Texto dado
※

Emiratos Árabes Unidos suspendió, hasta nuevo aviso, todas sus relaciones comerciales y transacciones financieras con Irán, luego de denunciar el lanzamiento de dos misiles balísticos contra su territorio.
El Ministerio de Defensa emiratí informó que sus sistemas de defensa aérea detectaron los proyectiles. Según su evaluación, uno cayó fuera de sus aguas territoriales y el otro impactó dentro de ellas.
Las autoridades de Emiratos Árabes Unidos señalaron que los misiles presuntamente tenían como objetivo el tráfico marítimo. La medida fue justificada por las tensiones regionales que, según Abu Dabi, afectan la paz y la seguridad regionales e internacionales.
En respuesta, el portavoz del Ministerio de Asuntos Exteriores de Irán, Ismail Bagaei, calificó de “infundadas” las acusaciones y afirmó que Teherán las rechaza por completo.
Bagaei consideró que este tipo de imputaciones contradice el principio de buena vecindad y obstaculiza los esfuerzos para generar confianza en la región. También pidió tomar en cuenta las acciones que Irán atribuye a Estados Unidos e Israel contra la paz regional.

※

Detalles del problema
Reproduce completo y sin ningún cambio el texto sobre la suspensión de las relaciones comerciales de Emiratos Árabes Unidos con Irán.

Datos proporcionados
※

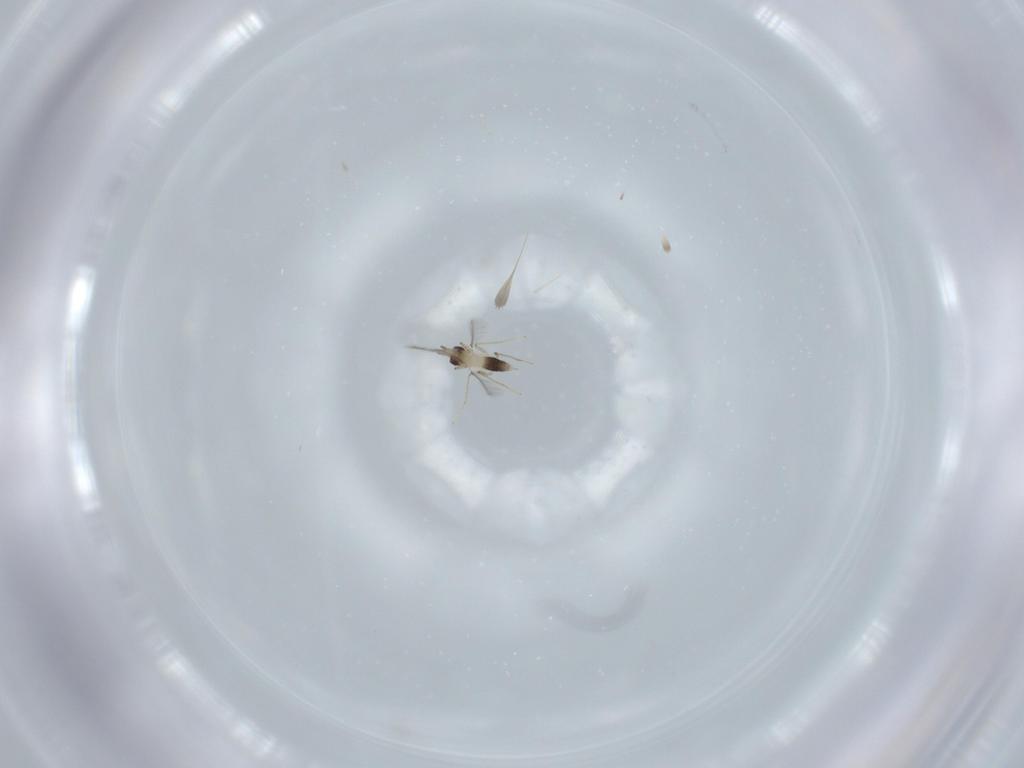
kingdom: Animalia
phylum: Arthropoda
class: Insecta
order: Hymenoptera
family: Mymaridae
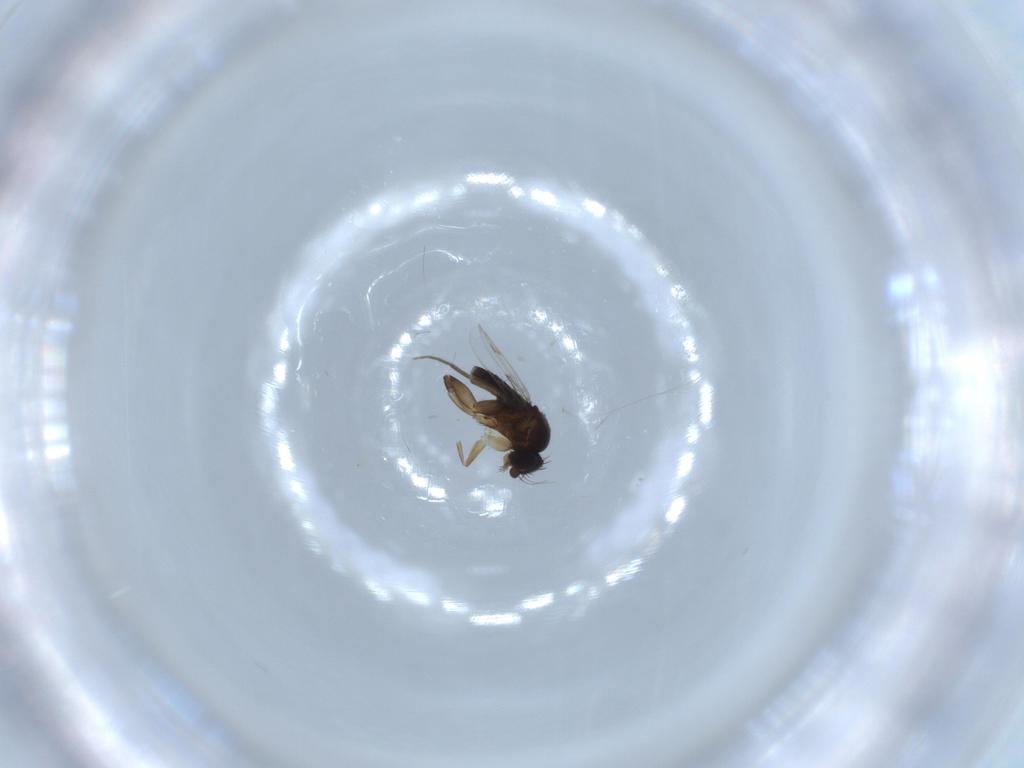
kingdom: Animalia
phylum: Arthropoda
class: Insecta
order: Diptera
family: Phoridae
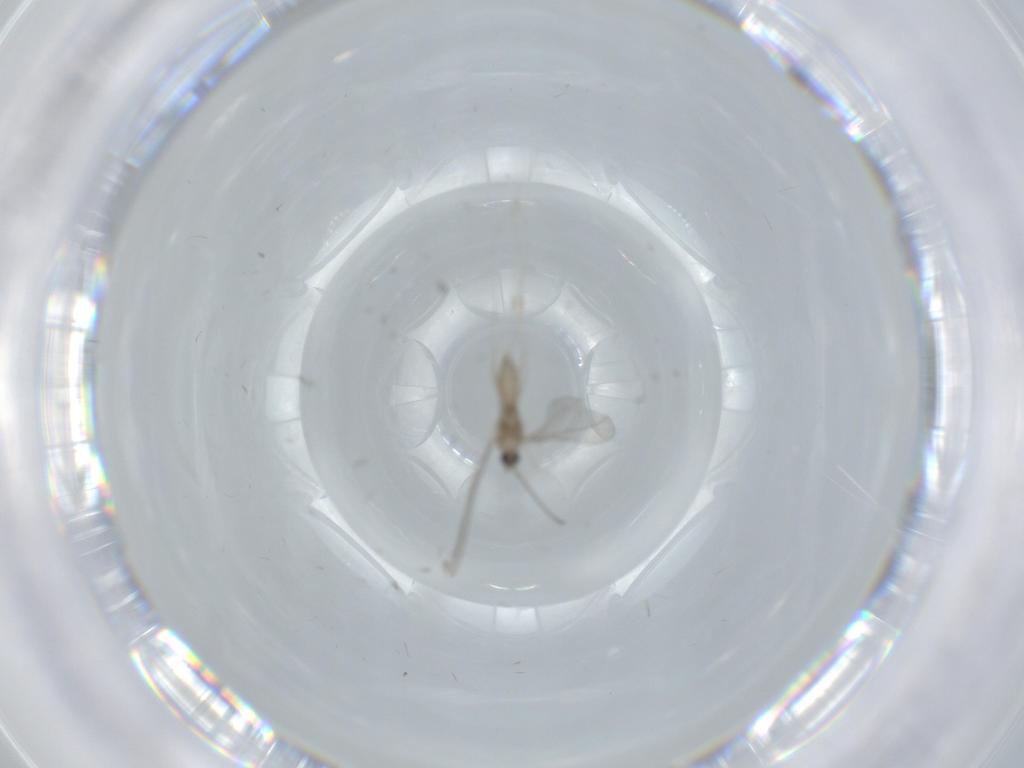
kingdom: Animalia
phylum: Arthropoda
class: Insecta
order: Diptera
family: Cecidomyiidae
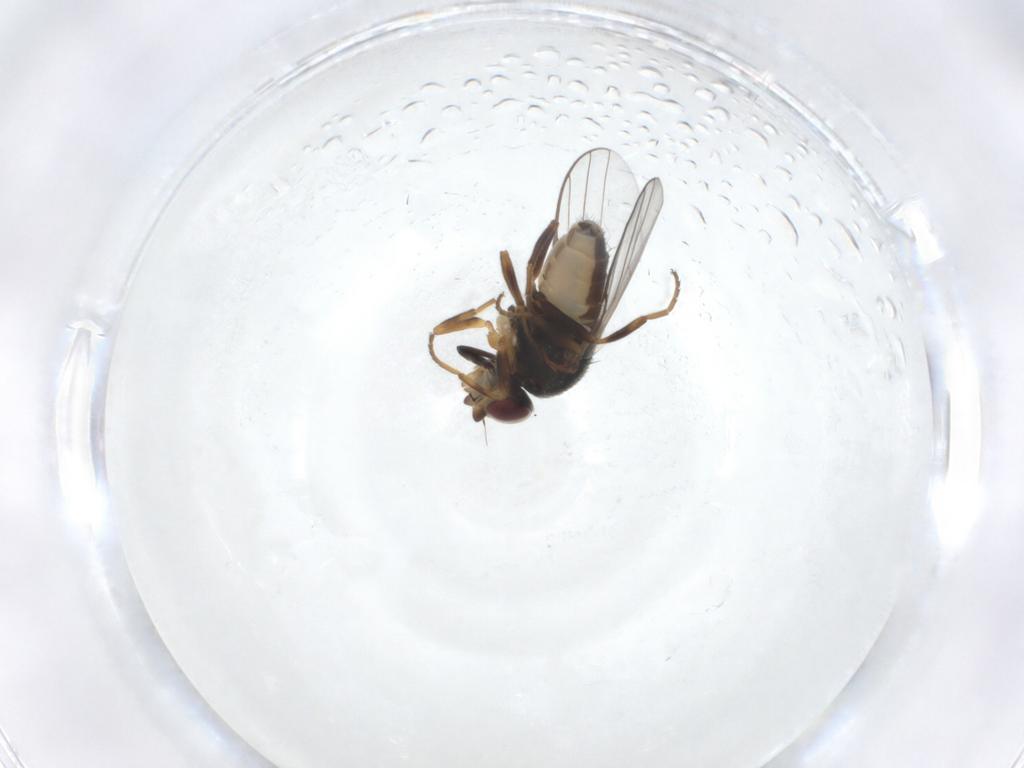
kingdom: Animalia
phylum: Arthropoda
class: Insecta
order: Diptera
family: Chloropidae
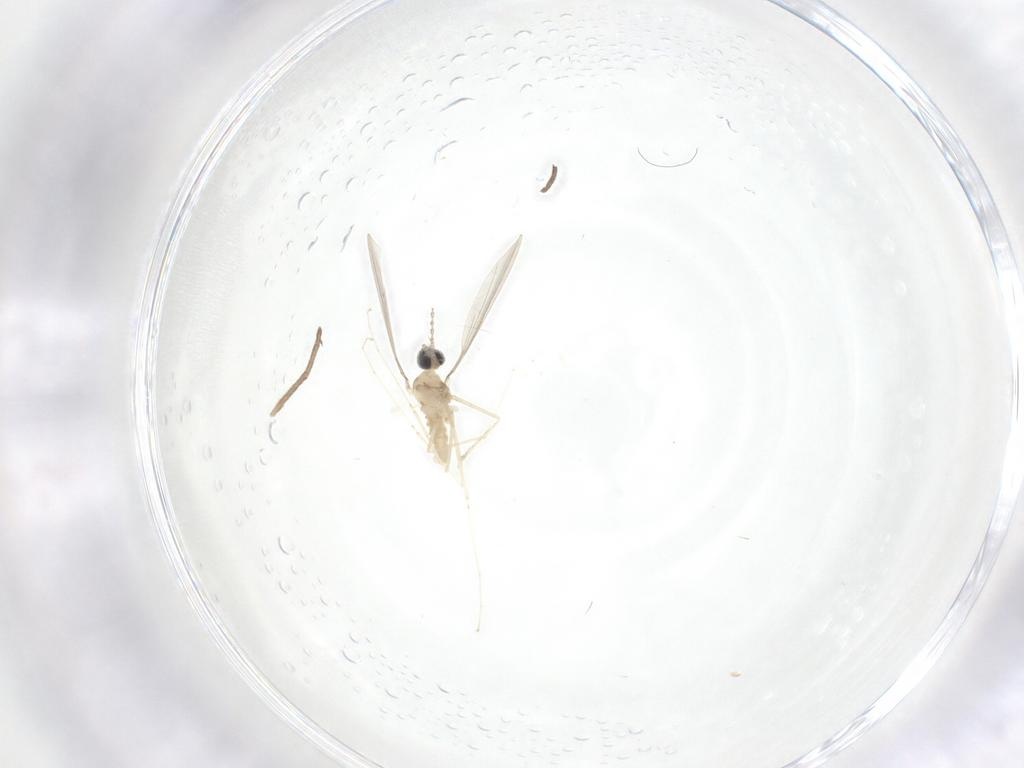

※

Solución
Emiratos Árabes Unidos suspendió, hasta nuevo aviso, todas sus relaciones comerciales y transacciones financieras con Irán, luego de denunciar el lanzamiento de dos misiles balísticos contra su territorio.
El Ministerio de Defensa emiratí informó que sus sistemas de defensa aérea detectaron los proyectiles. Según su evaluación, uno cayó fuera de sus aguas territoriales y el otro impactó dentro de ellas.
Las autoridades de Emiratos Árabes Unidos señalaron que los misiles presuntamente tenían como objetivo el tráfico marítimo. La medida fue justificada por las tensiones regionales que, según Abu Dabi, afectan la paz y la seguridad regionales e internacionales.
En respuesta, el portavoz del Ministerio de Asuntos Exteriores de Irán, Ismail Bagaei, calificó de “infundadas” las acusaciones y afirmó que Teherán las rechaza por completo.
Bagaei consideró que este tipo de imputaciones contradice el principio de buena vecindad y obstaculiza los esfuerzos para generar confianza en la región. También pidió tomar en cuenta las acciones que Irán atribuye a Estados Unidos e Israel contra la paz regional.